En 1950, puis en 1951, il se rend au Brésil et découvre les recherches de Max
Bill (première rétrospective de l’artiste suisse au Museo de Arte de São Paulo
en 1951 ) qui donneront naissance à des toiles abstraites puis à d’autres
qualifiables de systématiques (Violet-bleu-vert-jaune-orange-rouge de
1953). La fameuse phrase de Morellet va désormais irriguer l’ensemble de son
travail à partir de cette date : « Fils monstrueux de Mondrian et
Picabia, j’ai développé depuis 1952 tout un programme de systèmes aussi
rigoureux qu’absurdes. Membre fondateur du GRAV (Groupe de Recherche d’Art
Visuel) en 1961, avec Horacio Garcia Rossi, Julio Le Parc, Francisco Sobrino,
Joel Stein et Yvaral (fils de Vasarely), il devient l’un des protagonistes du
courant optique et cinétique. Adieux pinceaux, « veau, vache, cochon,
couvée »,… bonjour « fée électricité » sera le nouveau mot de sa
recherche avec 64 lampes, allumage avec 4 rythmes superposes, 1963.
| François Morellet, Violet-bleu-vert-jaune-orange-rouge, 1953 Huile sur bois, 80 x 80 cm Paris, Centre Pompidou, Musée national d'art moderne, AM 1985-494 © Adagp, Paris, 2026 Photo : © Centre Pompidou, MNAM-CCI Audrey Laurans Dist. Grand Palais Rmn |
Après 1968, année de la dissolution du GRAV, apparaissent
les séries au néon, partiellement influencées par Dan Flavin. Dès lors, Morellet
s’intègre au courant international de l’art minimal et conceptuel, avec des
références comme Ellsworth Kelly, Frank Stella et Sol Lewitt, tout en gardant une
singularité époustouflante grâce à un humour décapant. En 1972, une œuvre 2
néons 0°-90° avec rythmes interférents, annonce la couleur, si l’on ose
dire. L’intervention de références mathématiques crée un nouvel espace de
perception dissociative. Le néon va revenir souvent par la suite, dans les
années 1980, parfois en une sinuosité sournoise avec Lamentable Ø 5m bleu
de 2005, mais aussi en déclinant π dans un baroque assumé ( π barocco n°1 rouge, 1
=45° (angles du même côté), 7 éléments )de 2001.

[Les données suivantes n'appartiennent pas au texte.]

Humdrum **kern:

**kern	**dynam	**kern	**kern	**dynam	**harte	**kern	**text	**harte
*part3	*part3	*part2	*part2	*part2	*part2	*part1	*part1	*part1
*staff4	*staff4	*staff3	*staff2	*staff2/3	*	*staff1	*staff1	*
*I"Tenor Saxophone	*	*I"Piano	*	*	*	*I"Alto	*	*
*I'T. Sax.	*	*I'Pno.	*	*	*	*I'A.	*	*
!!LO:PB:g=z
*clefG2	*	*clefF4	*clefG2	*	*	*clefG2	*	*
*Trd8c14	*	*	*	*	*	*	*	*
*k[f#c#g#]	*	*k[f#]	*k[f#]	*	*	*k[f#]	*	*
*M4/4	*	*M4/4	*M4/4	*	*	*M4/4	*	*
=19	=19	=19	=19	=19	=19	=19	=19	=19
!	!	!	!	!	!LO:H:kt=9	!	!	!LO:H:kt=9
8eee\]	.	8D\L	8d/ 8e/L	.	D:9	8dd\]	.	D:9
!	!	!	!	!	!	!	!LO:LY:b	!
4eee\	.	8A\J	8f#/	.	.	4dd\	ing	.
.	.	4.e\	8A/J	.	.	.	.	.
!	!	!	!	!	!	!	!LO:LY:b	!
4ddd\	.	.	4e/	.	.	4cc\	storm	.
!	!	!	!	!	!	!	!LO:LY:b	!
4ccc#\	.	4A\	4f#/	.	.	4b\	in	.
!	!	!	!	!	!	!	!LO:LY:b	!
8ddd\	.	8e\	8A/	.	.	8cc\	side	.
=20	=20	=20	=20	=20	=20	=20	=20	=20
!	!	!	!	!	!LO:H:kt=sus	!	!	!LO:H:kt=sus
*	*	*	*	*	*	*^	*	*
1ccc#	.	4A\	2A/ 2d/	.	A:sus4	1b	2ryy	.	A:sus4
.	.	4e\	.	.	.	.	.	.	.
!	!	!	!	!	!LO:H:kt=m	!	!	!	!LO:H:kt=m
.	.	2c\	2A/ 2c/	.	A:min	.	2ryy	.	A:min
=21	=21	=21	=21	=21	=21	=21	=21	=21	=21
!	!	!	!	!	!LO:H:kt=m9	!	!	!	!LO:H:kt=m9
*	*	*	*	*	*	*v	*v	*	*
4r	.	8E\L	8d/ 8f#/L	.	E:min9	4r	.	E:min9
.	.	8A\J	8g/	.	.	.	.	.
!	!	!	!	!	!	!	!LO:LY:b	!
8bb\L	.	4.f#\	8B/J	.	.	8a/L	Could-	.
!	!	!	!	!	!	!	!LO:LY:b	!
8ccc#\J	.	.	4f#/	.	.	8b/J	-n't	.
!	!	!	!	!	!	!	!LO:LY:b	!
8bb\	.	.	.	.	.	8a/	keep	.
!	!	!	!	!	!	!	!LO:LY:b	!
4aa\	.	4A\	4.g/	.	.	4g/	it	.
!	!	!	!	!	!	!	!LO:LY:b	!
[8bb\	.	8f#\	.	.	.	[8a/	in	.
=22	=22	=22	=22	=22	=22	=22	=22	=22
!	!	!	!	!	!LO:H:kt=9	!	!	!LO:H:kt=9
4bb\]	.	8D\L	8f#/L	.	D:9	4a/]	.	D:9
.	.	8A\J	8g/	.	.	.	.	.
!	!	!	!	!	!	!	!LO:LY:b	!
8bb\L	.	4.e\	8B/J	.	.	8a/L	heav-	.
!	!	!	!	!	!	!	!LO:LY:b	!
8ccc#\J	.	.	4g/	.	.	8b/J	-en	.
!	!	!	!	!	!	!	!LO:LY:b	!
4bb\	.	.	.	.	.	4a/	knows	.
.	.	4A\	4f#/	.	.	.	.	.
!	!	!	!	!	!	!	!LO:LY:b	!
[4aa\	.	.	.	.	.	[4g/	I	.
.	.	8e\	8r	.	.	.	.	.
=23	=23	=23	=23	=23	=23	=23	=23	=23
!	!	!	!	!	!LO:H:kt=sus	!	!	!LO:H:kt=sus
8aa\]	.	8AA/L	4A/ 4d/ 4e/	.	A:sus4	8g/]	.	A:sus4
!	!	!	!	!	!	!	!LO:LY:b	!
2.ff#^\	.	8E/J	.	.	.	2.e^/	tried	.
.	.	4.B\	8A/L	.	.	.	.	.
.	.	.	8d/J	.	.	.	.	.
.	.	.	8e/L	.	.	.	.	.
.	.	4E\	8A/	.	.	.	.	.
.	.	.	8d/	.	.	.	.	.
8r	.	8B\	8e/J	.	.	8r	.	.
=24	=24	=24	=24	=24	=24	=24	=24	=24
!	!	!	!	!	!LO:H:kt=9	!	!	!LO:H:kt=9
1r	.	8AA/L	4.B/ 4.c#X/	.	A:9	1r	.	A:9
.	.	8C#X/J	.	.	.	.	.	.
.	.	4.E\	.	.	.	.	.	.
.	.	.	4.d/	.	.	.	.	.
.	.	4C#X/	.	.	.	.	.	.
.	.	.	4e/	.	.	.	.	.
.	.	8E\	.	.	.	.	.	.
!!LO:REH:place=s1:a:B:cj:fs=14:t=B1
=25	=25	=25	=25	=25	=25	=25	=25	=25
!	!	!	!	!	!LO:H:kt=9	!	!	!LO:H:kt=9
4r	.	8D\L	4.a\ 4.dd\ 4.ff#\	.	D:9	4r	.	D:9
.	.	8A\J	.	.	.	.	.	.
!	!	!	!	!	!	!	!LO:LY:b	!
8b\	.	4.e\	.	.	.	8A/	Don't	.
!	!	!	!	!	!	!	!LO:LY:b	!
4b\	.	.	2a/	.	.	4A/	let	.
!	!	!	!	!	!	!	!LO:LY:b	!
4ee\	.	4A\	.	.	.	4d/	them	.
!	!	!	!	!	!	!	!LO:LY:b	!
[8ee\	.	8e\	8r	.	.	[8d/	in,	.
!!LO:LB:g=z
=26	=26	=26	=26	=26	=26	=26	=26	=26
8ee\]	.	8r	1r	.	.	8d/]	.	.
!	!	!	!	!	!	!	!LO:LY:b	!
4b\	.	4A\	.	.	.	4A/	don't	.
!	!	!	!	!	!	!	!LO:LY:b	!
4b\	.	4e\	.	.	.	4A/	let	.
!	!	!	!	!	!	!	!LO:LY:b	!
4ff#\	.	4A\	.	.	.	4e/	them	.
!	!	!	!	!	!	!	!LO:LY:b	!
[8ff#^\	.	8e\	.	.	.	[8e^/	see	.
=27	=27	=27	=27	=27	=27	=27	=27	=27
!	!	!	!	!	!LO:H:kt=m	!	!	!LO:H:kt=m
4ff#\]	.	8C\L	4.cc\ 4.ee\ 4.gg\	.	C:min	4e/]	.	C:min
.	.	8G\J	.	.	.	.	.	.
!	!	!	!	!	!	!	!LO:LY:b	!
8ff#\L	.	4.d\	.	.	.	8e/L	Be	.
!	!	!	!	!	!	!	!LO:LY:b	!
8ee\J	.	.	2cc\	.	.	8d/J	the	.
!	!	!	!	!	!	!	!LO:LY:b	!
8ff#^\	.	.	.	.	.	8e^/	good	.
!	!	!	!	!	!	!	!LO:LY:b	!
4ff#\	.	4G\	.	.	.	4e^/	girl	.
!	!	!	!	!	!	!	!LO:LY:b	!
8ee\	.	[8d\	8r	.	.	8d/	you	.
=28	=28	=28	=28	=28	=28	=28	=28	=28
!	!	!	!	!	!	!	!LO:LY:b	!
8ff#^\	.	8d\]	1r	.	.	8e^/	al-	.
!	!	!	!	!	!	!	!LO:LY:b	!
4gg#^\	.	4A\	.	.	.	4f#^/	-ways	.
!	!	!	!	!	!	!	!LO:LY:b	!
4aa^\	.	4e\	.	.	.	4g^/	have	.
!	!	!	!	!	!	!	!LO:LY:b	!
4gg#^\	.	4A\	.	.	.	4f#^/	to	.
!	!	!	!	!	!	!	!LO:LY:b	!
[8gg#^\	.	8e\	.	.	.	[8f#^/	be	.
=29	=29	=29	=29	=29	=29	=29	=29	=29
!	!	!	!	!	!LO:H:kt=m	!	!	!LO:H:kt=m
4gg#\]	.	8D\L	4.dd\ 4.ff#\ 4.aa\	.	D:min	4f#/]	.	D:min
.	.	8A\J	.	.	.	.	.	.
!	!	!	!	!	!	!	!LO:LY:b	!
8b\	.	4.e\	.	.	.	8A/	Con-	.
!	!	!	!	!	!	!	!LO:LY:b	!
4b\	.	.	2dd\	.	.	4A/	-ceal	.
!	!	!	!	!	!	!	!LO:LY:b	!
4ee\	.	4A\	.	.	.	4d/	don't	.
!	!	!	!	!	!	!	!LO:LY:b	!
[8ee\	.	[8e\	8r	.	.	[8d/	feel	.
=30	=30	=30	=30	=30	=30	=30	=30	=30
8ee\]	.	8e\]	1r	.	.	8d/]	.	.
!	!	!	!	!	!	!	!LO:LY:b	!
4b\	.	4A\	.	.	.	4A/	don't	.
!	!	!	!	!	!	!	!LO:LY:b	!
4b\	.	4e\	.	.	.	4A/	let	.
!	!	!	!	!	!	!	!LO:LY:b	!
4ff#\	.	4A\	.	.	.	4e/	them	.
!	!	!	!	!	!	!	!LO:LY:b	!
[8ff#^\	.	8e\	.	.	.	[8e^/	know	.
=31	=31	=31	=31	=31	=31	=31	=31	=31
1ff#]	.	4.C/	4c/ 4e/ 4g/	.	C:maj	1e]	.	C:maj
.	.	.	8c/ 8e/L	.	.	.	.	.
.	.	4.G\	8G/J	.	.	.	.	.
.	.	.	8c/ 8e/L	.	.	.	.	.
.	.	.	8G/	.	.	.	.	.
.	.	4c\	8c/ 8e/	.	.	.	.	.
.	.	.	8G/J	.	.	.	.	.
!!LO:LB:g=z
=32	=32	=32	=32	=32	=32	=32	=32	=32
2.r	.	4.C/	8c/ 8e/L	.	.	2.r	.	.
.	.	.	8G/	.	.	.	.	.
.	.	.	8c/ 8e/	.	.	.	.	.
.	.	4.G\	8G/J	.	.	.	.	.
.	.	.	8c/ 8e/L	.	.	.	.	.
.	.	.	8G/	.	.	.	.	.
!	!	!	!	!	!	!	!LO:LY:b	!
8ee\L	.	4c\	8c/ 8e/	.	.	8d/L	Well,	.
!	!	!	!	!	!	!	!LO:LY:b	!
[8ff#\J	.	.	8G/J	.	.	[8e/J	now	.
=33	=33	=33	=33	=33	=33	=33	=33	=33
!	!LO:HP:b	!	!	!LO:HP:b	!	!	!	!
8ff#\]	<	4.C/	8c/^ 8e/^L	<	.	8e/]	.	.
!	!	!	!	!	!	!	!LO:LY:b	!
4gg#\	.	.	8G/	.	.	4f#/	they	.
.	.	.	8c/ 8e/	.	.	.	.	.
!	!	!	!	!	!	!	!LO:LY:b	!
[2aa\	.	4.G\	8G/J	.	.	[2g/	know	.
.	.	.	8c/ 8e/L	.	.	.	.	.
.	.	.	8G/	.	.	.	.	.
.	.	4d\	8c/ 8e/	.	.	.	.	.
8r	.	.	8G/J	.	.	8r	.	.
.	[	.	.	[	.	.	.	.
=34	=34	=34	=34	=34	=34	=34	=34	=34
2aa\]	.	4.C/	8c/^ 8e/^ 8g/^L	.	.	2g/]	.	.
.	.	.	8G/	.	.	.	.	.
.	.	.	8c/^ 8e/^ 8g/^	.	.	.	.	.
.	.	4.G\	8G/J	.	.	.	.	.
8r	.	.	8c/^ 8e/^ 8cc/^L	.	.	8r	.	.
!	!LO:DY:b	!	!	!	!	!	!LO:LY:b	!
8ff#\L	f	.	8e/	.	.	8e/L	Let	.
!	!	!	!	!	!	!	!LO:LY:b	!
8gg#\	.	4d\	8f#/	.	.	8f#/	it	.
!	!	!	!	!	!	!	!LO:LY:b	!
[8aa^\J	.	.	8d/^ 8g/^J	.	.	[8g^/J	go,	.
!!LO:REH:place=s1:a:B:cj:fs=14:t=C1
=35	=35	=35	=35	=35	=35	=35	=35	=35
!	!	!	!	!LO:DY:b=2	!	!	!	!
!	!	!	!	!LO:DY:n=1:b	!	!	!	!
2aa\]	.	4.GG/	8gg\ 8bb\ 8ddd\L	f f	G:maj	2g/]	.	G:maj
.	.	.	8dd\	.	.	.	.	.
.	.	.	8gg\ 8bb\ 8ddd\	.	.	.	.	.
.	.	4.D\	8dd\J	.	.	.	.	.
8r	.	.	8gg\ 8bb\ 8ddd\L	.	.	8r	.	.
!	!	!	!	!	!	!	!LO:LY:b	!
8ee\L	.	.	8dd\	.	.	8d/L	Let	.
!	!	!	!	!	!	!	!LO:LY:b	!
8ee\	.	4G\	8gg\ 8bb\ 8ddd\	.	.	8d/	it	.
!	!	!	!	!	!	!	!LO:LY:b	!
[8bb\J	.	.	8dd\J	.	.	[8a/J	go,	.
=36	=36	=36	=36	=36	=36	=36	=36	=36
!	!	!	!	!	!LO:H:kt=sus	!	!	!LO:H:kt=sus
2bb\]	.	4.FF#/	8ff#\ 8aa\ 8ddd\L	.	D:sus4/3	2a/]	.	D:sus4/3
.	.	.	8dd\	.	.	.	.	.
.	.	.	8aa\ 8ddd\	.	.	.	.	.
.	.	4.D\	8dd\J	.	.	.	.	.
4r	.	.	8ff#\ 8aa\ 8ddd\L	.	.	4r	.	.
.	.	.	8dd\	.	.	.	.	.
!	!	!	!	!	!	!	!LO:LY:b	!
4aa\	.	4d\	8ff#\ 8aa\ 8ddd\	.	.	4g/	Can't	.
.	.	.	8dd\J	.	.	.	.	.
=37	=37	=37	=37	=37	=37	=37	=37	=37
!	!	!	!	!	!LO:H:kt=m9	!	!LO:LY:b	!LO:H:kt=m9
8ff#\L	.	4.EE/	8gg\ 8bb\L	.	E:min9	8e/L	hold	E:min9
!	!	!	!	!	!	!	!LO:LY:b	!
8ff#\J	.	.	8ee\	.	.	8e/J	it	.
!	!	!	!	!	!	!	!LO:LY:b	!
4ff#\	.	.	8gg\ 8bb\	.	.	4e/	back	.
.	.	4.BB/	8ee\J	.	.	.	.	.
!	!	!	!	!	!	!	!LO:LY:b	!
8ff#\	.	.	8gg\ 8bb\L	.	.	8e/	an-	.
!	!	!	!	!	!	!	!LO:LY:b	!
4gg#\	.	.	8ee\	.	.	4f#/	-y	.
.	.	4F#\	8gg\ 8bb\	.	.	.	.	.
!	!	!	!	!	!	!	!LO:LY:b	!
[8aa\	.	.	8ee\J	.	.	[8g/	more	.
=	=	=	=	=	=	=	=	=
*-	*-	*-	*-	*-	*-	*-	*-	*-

Couverture du catalogue de l'exposition, 2026
Les
constructions mathématiques servent de support à un onirisme permanent et
ouvrent de nouveaux champs exploratoire. Certaines séries convoquent les trames,
d’autres jouent sur l’espace comme Carré (miroir) plié (coupé) a 90° en 2
parties inégales de 1982. D’autres mélangent nature et culture comme les Geometree,
qui associent branche et fusain sur papier (Geometree n°103 de 1985). Le
grand talent de Morellet lui permet de mélanger rigueur et « rigolade »
pour obtenir un cocktail décapant et exigeant mais paradoxalement débonnaire. Contrairement
à d’autres créateurs de même niveau, son art n’est jamais froid, sa démarche
jamais hautaine mais toujours emprunte d’une bienveillance amusée. Le jeu de
mots et le jeu des nombres concoctent un cocktail qui ne laisse pas insensible
le public. La contemporanéité des matériaux utilisés aux différentes époques de
sa carrière ne l’a jamais enfermé dans un art contemporain, parfois trop
éloigné de la réalité de chacune et chacun. François Morellet possédait une
élégance certaine jointe à une modestie non feinte : la classe des grands
créateurs, dirions-nous…
Christian
Skimao
PS
Concernant le catalogue 100 pour cent et sa rubrique « Chronologie »,
j’aimerais ajouter un complément d’information pour l’année 2001. Si les
interventions avec adhésifs au musée Fabre de Montpellier se trouvent bien
évoquées, elles appartiennent à une exposition globale nommée Discrètement
qui comprenait également des Défigurations. Parallèlement, une
exposition distincte, Carrément, se tenait au Carré Sainte-Anne comprenant
des Trames et Fragmentations et une déclinaison de π. Enfin la fin
de la réhabilitation de l’œuvre monumentale du Grand M se déroulait conjointement
à Montpellier. Un catalogue paru à l’époque en témoigne.